Evaluation et surveillance de l’état écologique de la Méditerranée : un indicateur commun sur les EEE

 In dossiers de la lettre d'information

Lors de leur 19ème réunion ordinaire de février 2016, les 21 pays de la Méditerranée et l’Union européenne, parties contractantes de la Convention pour la protection du milieu marin et du littoral de la Méditerranée (Convention de Barcelone), ont adopté un Programme d’évaluation et de surveillance intégrées de la mer et des côtes méditerranéennes et des critères d’évaluation connexes (IMAP).

Mis en place par l’Unité de Coordination de l’ONU Environnement dans le cadre du Plan d’Action pour la Méditerranée, ce programme a pour objectif de réaliser une “analyse intégrée et quantitative de l’état du milieu marin et côtier, englobant à la fois la pollution et les déchets marins, la biodiversité, les espèces non-indigènes, le littoral et l’hydrographie, sur la base d’indicateurs, d’objectifs et de descriptions régionaux communs relatifs au « bon état écologique »”. Son “but ultime est d’évaluer l’état de la mer Méditerranée et de son littoral, pour une action renforcée“. Il fait suite aux travaux engagés depuis 2008 par les Parties contractantes pour définir des objectifs stratégiques communs à l’échelle de la Méditerranée.

Comportant 11 objectifs écologiques, ce programme utilise 27 indicateurs communs considérés comme pouvant donner une “indication du degré de menace ou de changement dans l’écosystème marin et côtier” et pouvant “apporter des informations précieuses aux décideurs”.

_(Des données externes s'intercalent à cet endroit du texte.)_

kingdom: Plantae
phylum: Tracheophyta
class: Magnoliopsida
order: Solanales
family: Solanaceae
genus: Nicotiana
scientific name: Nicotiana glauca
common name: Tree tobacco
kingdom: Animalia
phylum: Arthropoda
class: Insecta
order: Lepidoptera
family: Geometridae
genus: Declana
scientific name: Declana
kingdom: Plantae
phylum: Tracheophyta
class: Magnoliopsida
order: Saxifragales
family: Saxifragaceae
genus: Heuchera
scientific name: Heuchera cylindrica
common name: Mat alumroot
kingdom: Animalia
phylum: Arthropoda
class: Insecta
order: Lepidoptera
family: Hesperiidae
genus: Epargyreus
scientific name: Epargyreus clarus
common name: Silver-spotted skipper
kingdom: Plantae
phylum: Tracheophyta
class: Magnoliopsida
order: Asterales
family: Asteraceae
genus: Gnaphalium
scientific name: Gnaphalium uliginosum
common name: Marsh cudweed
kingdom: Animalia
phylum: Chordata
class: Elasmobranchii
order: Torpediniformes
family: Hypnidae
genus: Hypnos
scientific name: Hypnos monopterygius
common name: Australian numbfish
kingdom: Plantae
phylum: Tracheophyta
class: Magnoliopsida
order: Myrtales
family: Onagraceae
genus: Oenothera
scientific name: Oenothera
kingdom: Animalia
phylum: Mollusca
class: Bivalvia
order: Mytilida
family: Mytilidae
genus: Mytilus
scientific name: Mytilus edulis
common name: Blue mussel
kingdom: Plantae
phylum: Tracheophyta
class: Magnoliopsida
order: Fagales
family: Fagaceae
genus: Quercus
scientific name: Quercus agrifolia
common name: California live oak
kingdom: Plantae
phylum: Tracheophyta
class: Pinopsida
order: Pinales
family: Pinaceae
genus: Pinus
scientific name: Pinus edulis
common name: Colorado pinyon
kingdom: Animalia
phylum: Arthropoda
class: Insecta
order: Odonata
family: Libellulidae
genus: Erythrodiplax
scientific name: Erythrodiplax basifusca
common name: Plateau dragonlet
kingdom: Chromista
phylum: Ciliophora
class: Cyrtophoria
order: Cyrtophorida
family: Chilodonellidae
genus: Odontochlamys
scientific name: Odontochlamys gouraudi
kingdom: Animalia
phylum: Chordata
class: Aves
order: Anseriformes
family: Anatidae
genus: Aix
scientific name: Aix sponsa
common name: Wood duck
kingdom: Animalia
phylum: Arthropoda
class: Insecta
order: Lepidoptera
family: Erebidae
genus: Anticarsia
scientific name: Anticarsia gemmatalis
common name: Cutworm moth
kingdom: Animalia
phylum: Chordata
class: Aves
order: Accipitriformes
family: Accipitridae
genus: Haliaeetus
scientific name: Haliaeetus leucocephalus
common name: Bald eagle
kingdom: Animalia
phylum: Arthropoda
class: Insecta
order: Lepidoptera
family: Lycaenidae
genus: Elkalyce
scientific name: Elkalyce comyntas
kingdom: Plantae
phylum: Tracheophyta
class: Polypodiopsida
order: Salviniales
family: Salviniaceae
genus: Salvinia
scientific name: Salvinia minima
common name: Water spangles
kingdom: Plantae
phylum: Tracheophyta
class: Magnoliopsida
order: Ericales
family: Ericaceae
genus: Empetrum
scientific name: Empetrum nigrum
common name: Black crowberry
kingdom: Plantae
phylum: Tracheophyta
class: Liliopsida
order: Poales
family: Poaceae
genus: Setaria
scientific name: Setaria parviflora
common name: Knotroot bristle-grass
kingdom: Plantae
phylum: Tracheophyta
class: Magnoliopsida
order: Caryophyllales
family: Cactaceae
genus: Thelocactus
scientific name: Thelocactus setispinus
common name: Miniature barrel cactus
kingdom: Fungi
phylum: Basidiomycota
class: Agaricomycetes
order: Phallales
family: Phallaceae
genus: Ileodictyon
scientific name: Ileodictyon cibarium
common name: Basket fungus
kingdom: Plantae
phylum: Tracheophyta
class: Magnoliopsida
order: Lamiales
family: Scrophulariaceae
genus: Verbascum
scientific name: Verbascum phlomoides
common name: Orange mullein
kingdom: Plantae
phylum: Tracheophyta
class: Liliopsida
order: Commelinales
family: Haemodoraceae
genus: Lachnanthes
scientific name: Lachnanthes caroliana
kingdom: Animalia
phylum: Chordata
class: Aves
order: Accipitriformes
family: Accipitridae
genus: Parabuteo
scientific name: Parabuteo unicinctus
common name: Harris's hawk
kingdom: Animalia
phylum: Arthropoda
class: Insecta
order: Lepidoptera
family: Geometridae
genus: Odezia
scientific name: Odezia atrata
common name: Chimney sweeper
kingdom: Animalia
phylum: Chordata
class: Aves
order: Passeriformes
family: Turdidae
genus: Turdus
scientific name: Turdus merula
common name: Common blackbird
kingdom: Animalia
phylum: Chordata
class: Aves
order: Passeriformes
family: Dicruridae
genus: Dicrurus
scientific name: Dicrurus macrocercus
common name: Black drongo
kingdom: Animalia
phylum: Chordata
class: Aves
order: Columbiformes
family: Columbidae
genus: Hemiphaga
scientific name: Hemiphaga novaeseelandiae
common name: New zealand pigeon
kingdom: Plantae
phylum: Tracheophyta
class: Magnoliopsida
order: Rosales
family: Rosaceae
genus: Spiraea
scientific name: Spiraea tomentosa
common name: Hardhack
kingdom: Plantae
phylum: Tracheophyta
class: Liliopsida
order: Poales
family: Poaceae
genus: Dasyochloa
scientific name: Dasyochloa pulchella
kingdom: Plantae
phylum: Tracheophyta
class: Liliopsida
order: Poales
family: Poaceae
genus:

Un rapport édité début 2017 présente ces indicateurs communs et quatre domaines de surveillance et d’évaluation concernant respectivement la biodiversité et indicateurs communs connexes aux espèces non-indigènes (ENI), la pollution et les déchets, les écosystèmes côtiers et l’énergie y compris les bruits sous-marins.

La petite méduse Mnemiopsis leidy se nourrit d’œufs et de larves de poissons. Responsable de l’effondrement de pêcheries en mer Noire, elle a désormais atteint la Méditerranée.

Dans l’objectif écologique n°2, l’indicateur commun n°6 est consacré aux espèces non indigènes (ENI). Il est formulé de la manière suivante : “Tendances de l’abondance, occurrence temporelle et distribution spatiale des espèces non indigènes, en particulier les espèces invasives non indigènes, principalement dans les zones à risques“.

Sur ce sujet, le rapport précise que l’objectif inclut les vecteurs et voies de propagation de ces espèces “dans la colonne d’eau et le fond marin“. Il indique que les espèces exotiques envahissantes (EEE) sont des sous-catégories de la liste établie des ENI en rappelant les impacts potentiels de ces espèces. Au sein de la surveillance générale des ENI, celle des EEE devrait être particulièrement poussée sur les points d’introduction et les zones d’intérêt spécial comme les zones marines protégées.

Au cours de la phase initiale de l’IMAP, il est prévu que chaque Partie contractante devra établir une liste d’EEE devant faire l’objet d’une surveillance dans le cadre de son programme national de surveillance, et commencer à collecter des données concernant ces espèces. Cette collecte pourra s’appuyer sur les bases de données comme la base MAMIAS, rassemblant les données sur les EEE en Méditerranée, et sur le réseau européen EASIN.